I glanced in Knox’s direction. He was still sitting in the chair, watching us intently, making no secret of the fact that he was listening to every word.

“We’re going to figure this out,” I told her firmly. In the tone I’d used so many times over our lives that I’d perfected it. Even when I was most afraid, uncertain or panicked, I’d always presented as assuring and confident to my little sister. That was my job, after all.

For once, though, she didn’t look the least bit convinced.

“I need to talk to you. Without him.” She violently jabbed her pointer finger in Knox’s direction.

I sighed. The separation of these two was probably most sensible. It was going to be hard for Daisy to see reason—if that was indeed what I was preaching—with Knox in the vicinity … being Knox.

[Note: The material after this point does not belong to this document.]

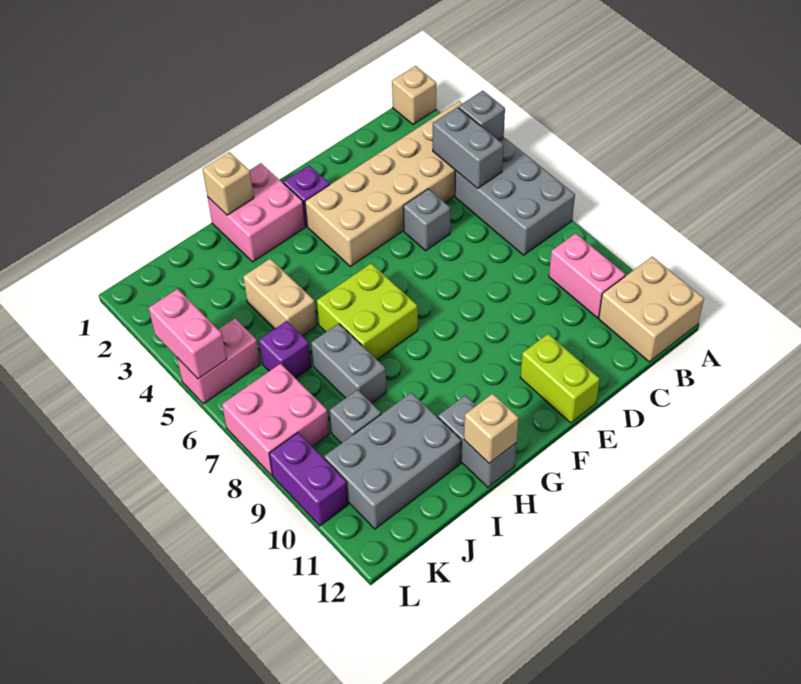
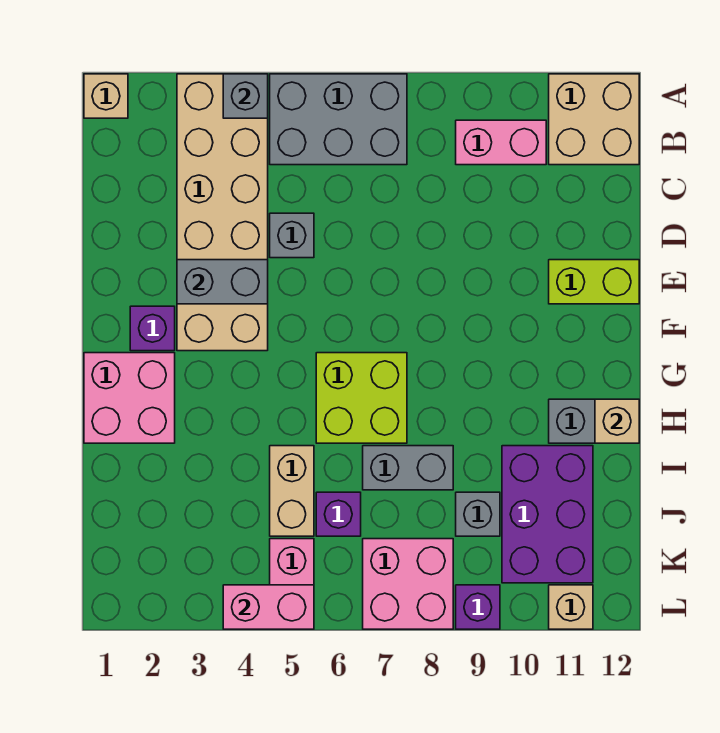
grey 1x2 brick [433,107,503,189] -> grey 1x2 brick moved to [177,260,268,304]
tan 1x1 brick [203,152,254,215] -> tan 1x1 brick moved to [549,585,593,629]
tan 1x2 brick [243,259,317,336] -> tan 1x2 brick turned to [270,446,314,536]
grey 2x3 brick [324,392,461,529] -> purple 2x3 brick [502,446,593,583]
purple 1x2 brick [269,433,348,526] -> purple 1x1 brick [456,585,500,629]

“Let’s go outside,” I replied as I quickly served up a large portion of stew, taking it over to Knox.

“Eat,” I demanded. “The last thing I need is you passing out, hitting your head and losing your memory or something.” I made my voice snappy, not letting him know I was panicked by the very prospect. Of Knox forgetting his job, who he was. Of him forgetting who I was to him. If I truly was anything to him.